A young Margaret Mellis has been hoisted up the side of a power station chimney
in a small rope cradle. Below her, three of Britain’s most promising
modernist artists belay her as she paints camouflage onto the brick. It is,
in Margaret’s own words, a ‘windy and shouty’ day in Cornwall,
and she will return home with burnt knees, but Europe is at war and the group
of friends – all founding members of what will later be the St Ives
Group – are anxious to contribute to the war effort.
‘As an artist, it was a good exercise in finding out how light works,’
says Margaret’s son, Telfer Stokes, himself an artist with studios in
Suffolk. ‘When the sun was shining, was the camouflage working or wasn’t
it working? It wasn’t as if anyone asked them to do it. Barbara Hepworth
asked the power station manager if he would like to have his chimneys camouflaged,
he said yes, and off they went and did it. It was an end-of-world scenario,
it was all about what they could do for their country.’
The real question, Telfer says, ‘is how did those totally argumentative,
impossible people, do something together?’
For insight into the hows and wherefores of those early days in St Ives, the
recently launched documentary film, Margaret Mellis, A Life in Colour, provides
a tapestry of understated, thought-provoking clues.

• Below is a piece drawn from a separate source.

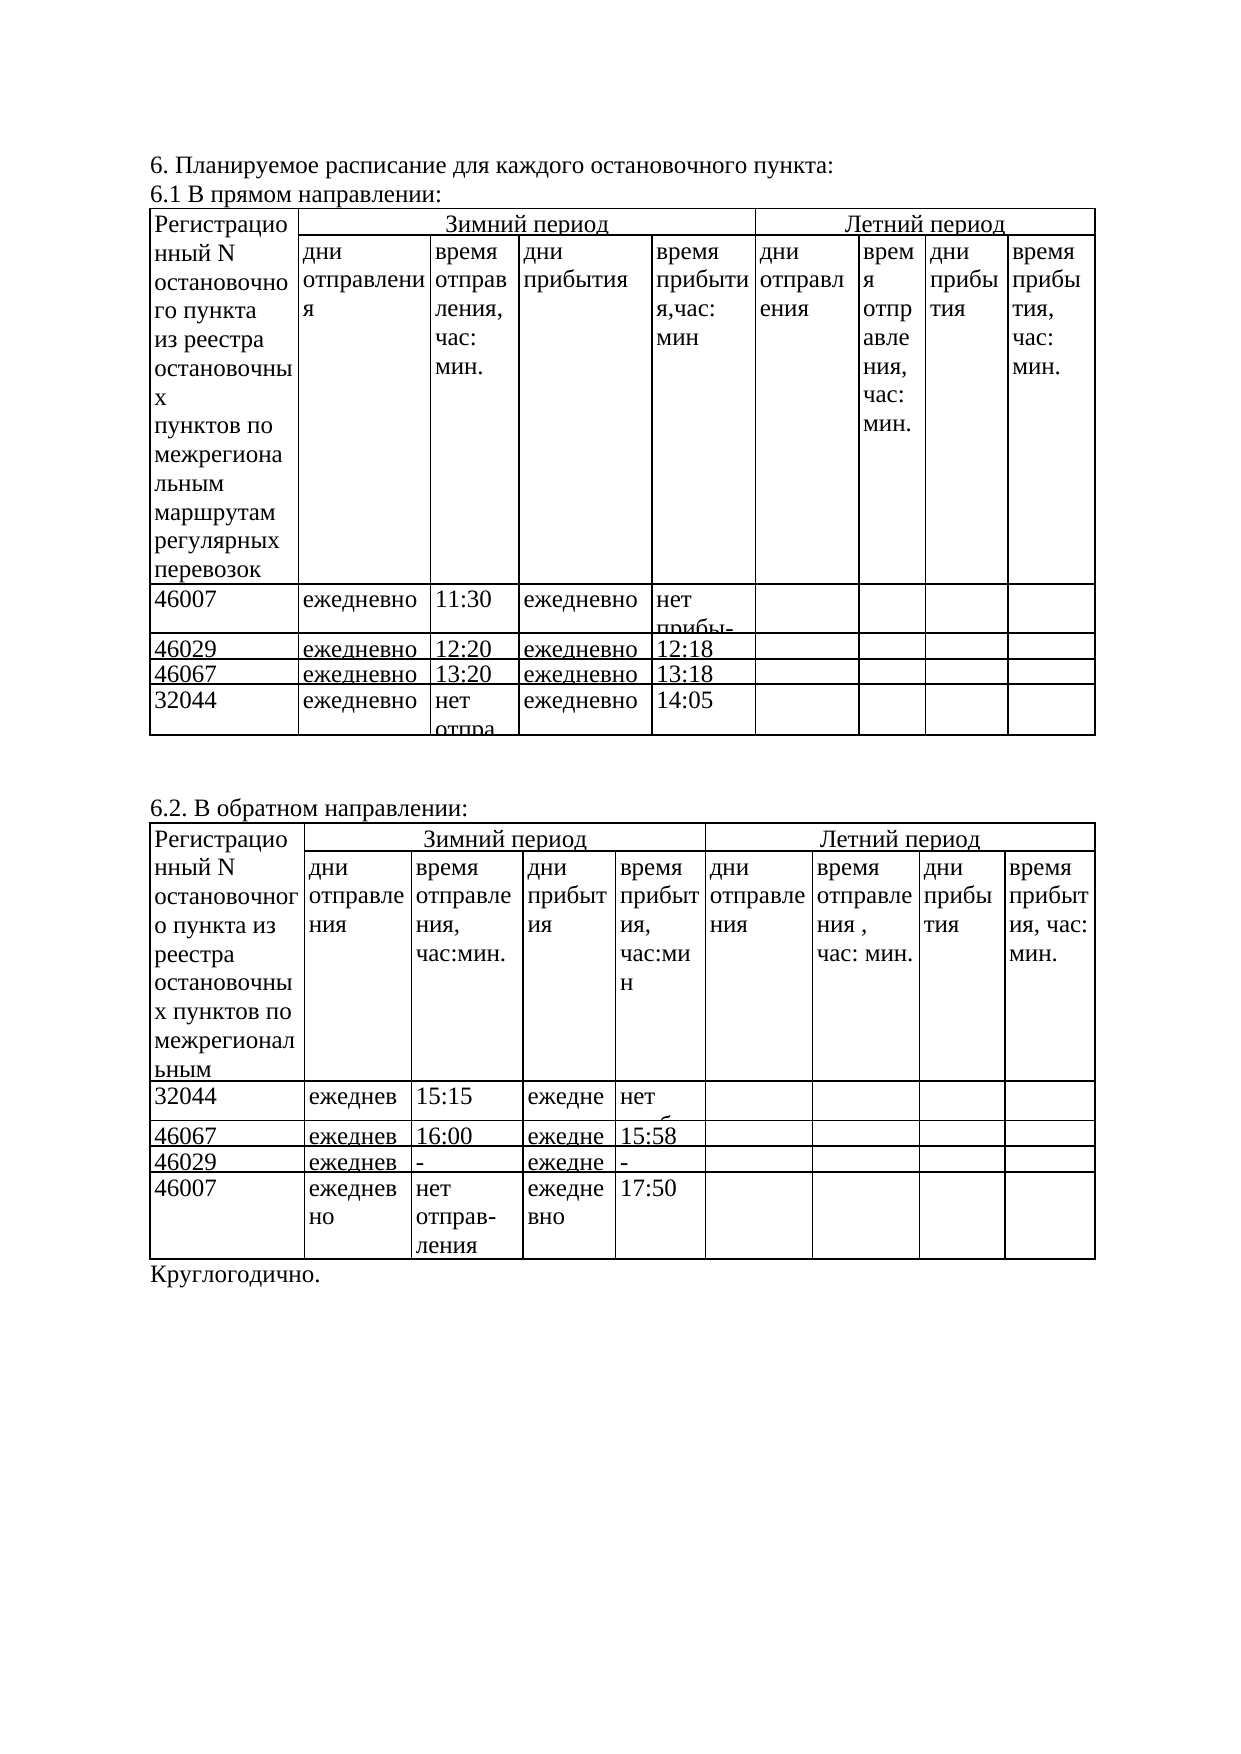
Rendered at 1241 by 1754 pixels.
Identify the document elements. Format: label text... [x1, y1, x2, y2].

Because the film’s soundtrack consists entirely of extracts from Margaret’s
own writings and diary entries, augmented by recordings of interviews held
by the British Library Sound Archive’s Artists’ Lives collection,
the film layers together – much as Margaret herself layered collages
and reliefs – a gentle, moving account of her life, unfiltered by art
historians and analysts.
Through these accounts Margaret emerges as a young talented artist who, upon
graduating from Edinburgh College of Art in the late 1920’s, travels
through Europe on a scholarship; arrives as a newly wed in St Ives under the
specter of impending war; joins a group of artists in their endeavours to
camouflage four giant chimneys (sadly, but unsurprisingly, Margaret’s
blistered knees were in vain, the project did not succeed; the chimneys remained
visible); and as a wife and mother, cautiously balances her artistic needs
with the needs of her husband, son, guests and community under conditions
that were often crowded and difficult.
Eventually Margaret and her first husband, writer Adrian Stokes, would separate
and leave St Ives, but not before Margaret had lived and breathed several
years of constructivist and modernist ideologies as advocated by her friends
and neighbours, artist Ben Nicholson and sculptor Naum Gabo.
It was thanks to their influence that she would produce a body of work which
has been heralded as a superb example of the St Ives branch of British modernism.
However, it was thanks to Margaret’s unwavering faith in her own intuition
and understanding of colour, that she would determinedly produce works that
were uniquely her own: quirky, witty, seemingly careless pieces which were,
according to her friend and archivist, Emily Whalley, ‘something so
compelling that you are transfixed to look hard and remember it long afterwards’.